Posted May 8, 2022 19:55 UTC (Sun) by NYKevin (subscriber, #129325)
Parent article: How to cope with hardware-poisoned page-cache pages

> David Hildenbrand objected that a per-file flag could get in the way of virtual machines running from images stored in a single file. A single error would prevent the whole thing from being used, essentially killing the virtual machine. Tracking individual pages is probably better for that use case. But Bacik reiterated that the community was destined to make mistakes, so the simple case should be done first.

Sure, VMs are the userspace iteration of this problem, but what about disk images that are just mounted directly in the kernel? If I run mount /path/to/image/file /mnt/somewhere, and /path/to/image/file gets this corrupted flag set, what happens next? If I have errors=remount-ro, can I still read things under /mnt/somewhere, or does that get locked out as well?
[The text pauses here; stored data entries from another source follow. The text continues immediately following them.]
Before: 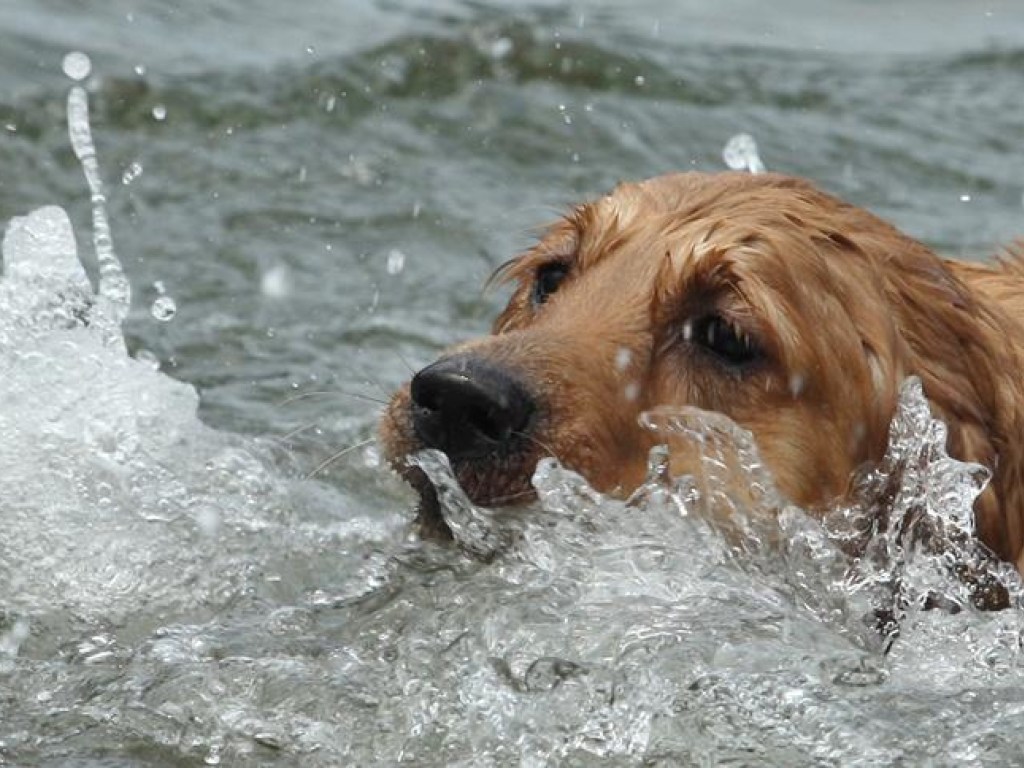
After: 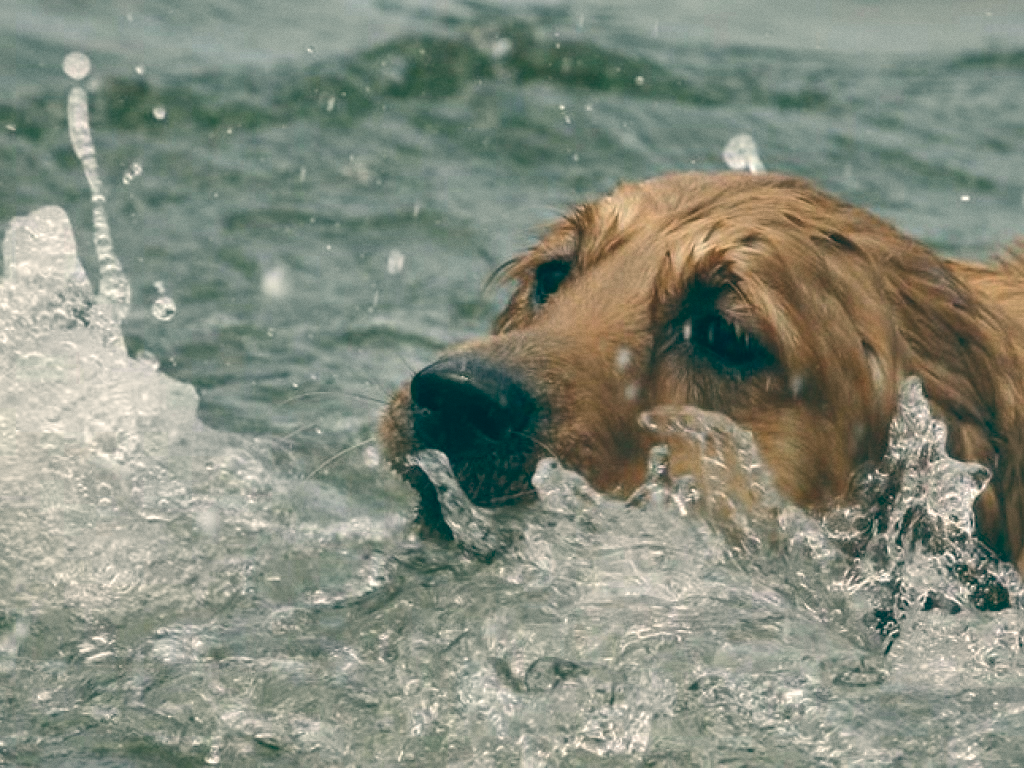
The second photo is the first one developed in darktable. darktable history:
color balance: lift [1.005, 0.99, 1.007, 1.01], gamma [1, 0.979, 1.011, 1.021], gain [0.923, 1.098, 1.025, 0.902], input saturation 90.45%, contrast 7.73%, output saturation 105.91%
grain: coarseness 0.09 ISO, strength 16.61%
shadows and highlights: on, module defaults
Or do you just unmount the whole thing outright, and let me accidentally create random files and directories on the parent filesystem?
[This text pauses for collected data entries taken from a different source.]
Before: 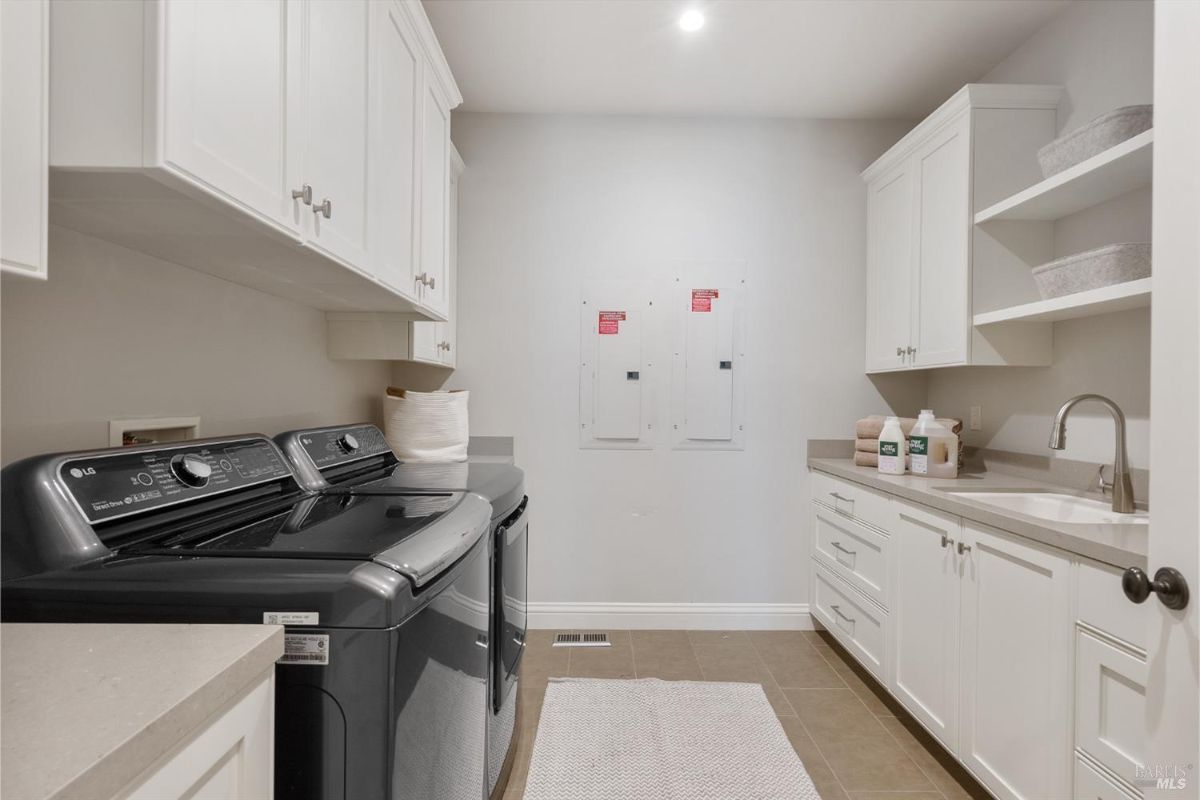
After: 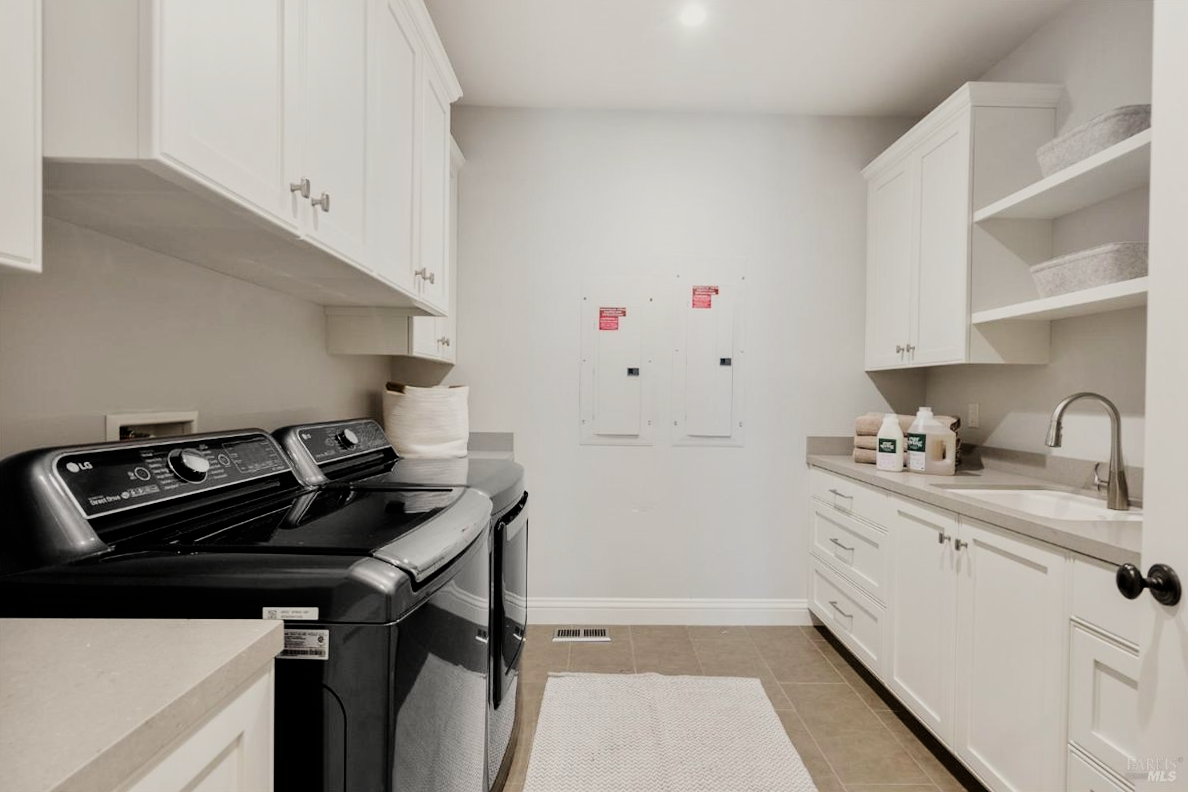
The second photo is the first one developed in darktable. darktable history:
rotate and perspective: rotation 0.174°, lens shift (vertical) 0.013, lens shift (horizontal) 0.019, shear 0.001, automatic cropping original format, crop left 0.007, crop right 0.991, crop top 0.016, crop bottom 0.997
filmic rgb: black relative exposure -5 EV, hardness 2.88, contrast 1.4, highlights saturation mix -30%
color correction: highlights b* 3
> Kent Overstreet said that, beyond returning an indication of the problem to the user, the point of this work is to avoid writing garbage back to the disk. Then, if the system crashes, "the slate is wiped clean" and the corrupted memory no longer exists. A crash, he said, might be seen as the best case. Wilcox replied that this "best case" still involves data loss.
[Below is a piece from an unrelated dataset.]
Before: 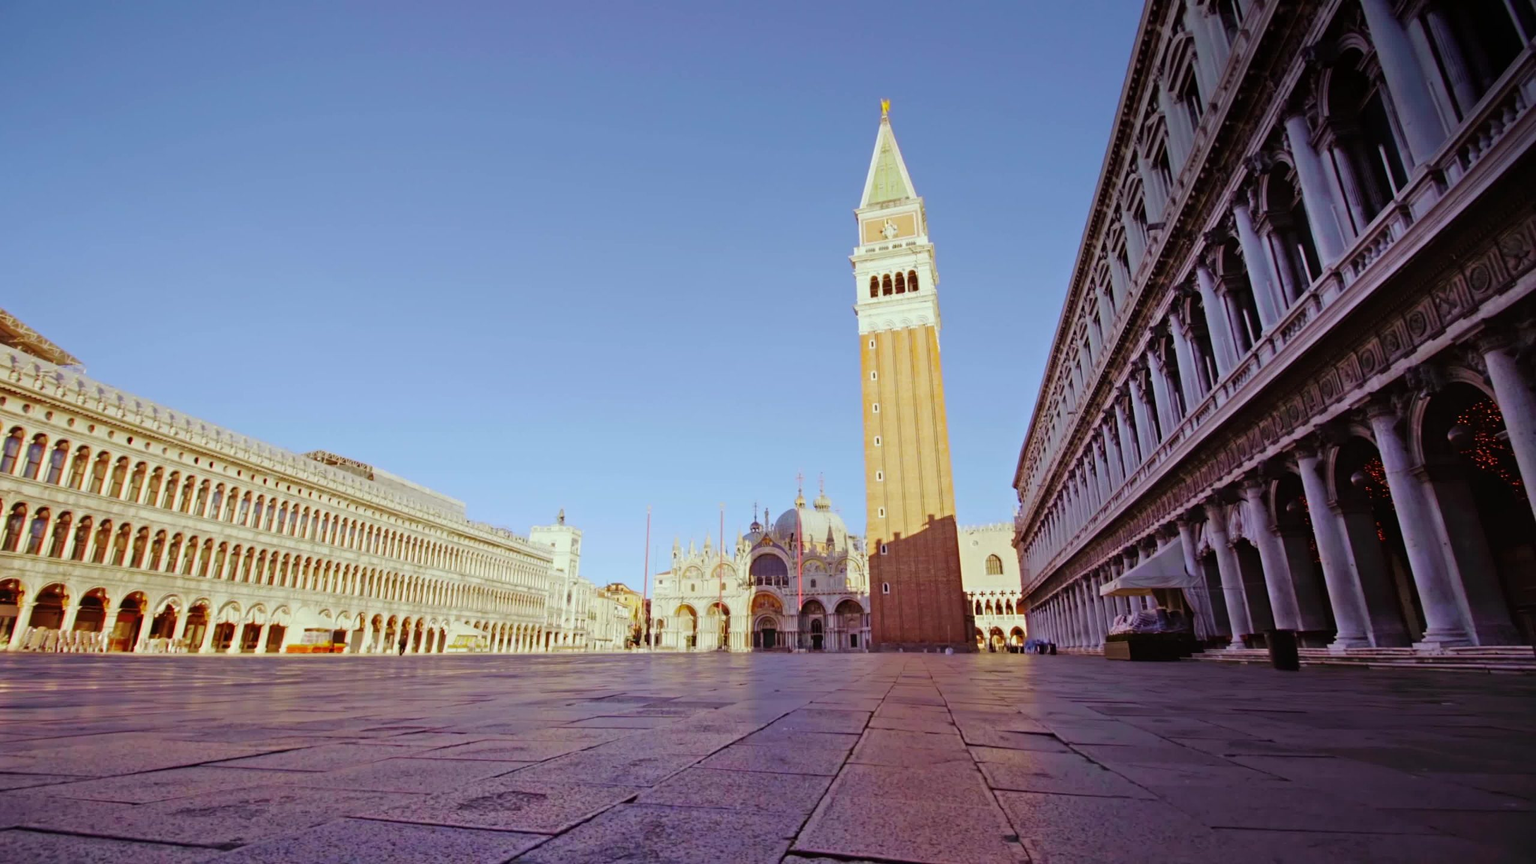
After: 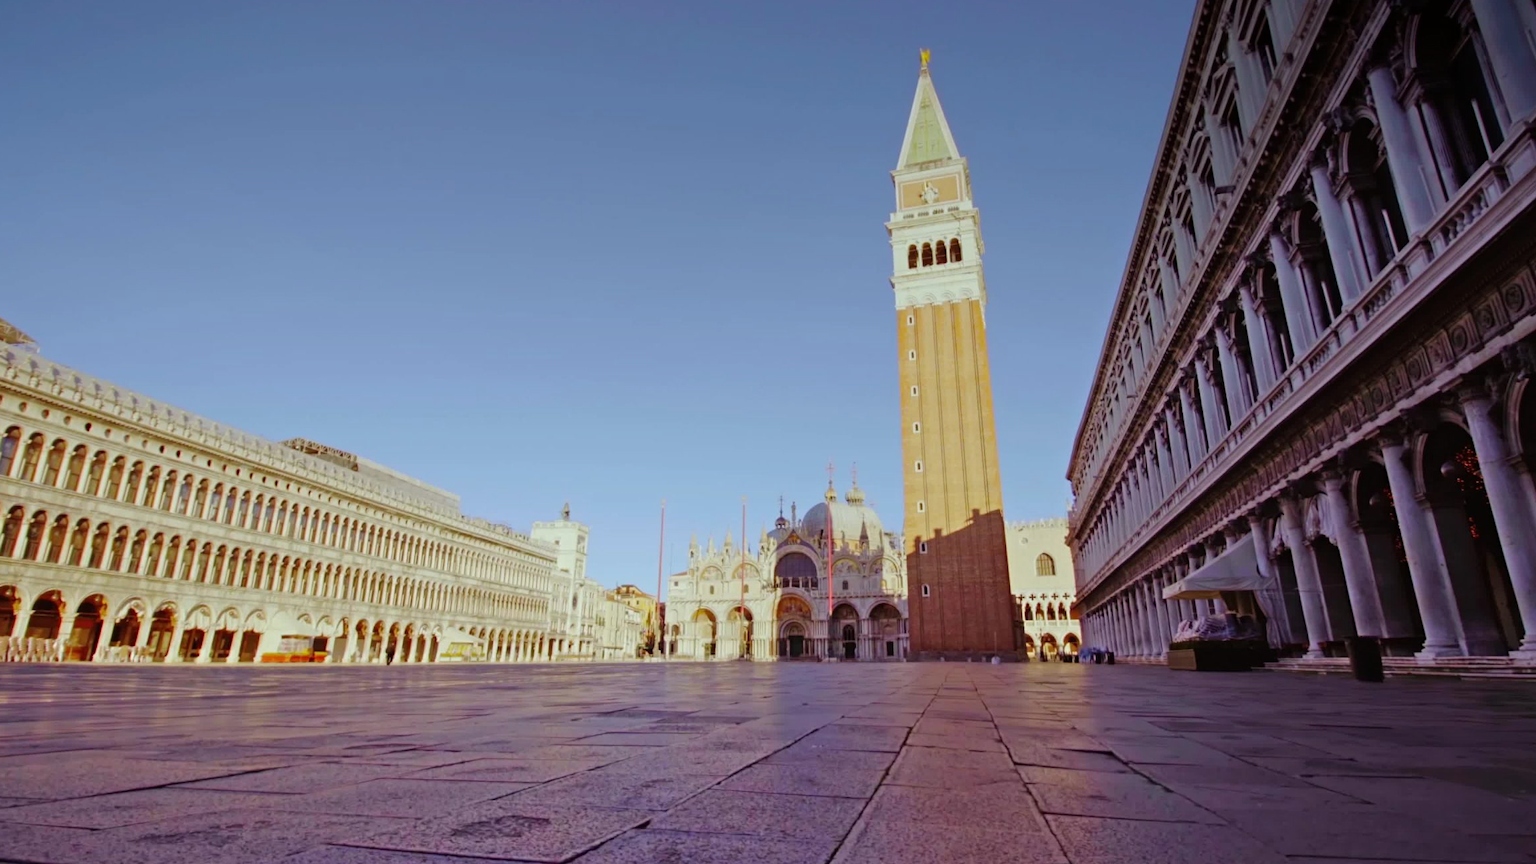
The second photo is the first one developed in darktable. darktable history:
crop: left 3.305%, top 6.436%, right 6.389%, bottom 3.258%
graduated density: on, module defaults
IMHO Overstreet is right here. With my SRE hat on, I would *much* rather the kernel just panic if it detects bad physical memory (perhaps setting some kind of flag or metadata in durable storage on the boot disk, so that we can detect that this happened after the fact). If memory is bad, we want to boot into Memtest (or something functionally equivalent to Memtest), find the bad stick, yank it, and redeploy the system. We don't want the system to try and limp on with bad RAM until it manages to corrupt something important. In the meantime, we're quite capable of migrating whatever was running on the system to another node, and our orchestration system will do that automatically when the host stops responding, so this doesn't even require a human to get involved.

Obviously, what is suitable for a large data center need not be suitable for every use case (the above would probably be a terrible idea in e.g. an Android handset), but it's important to remember that quite a few of us are really far on the cattle end of the spectrum. The system keeping itself alive in a broken or semi-broken state is not always desirable or helpful.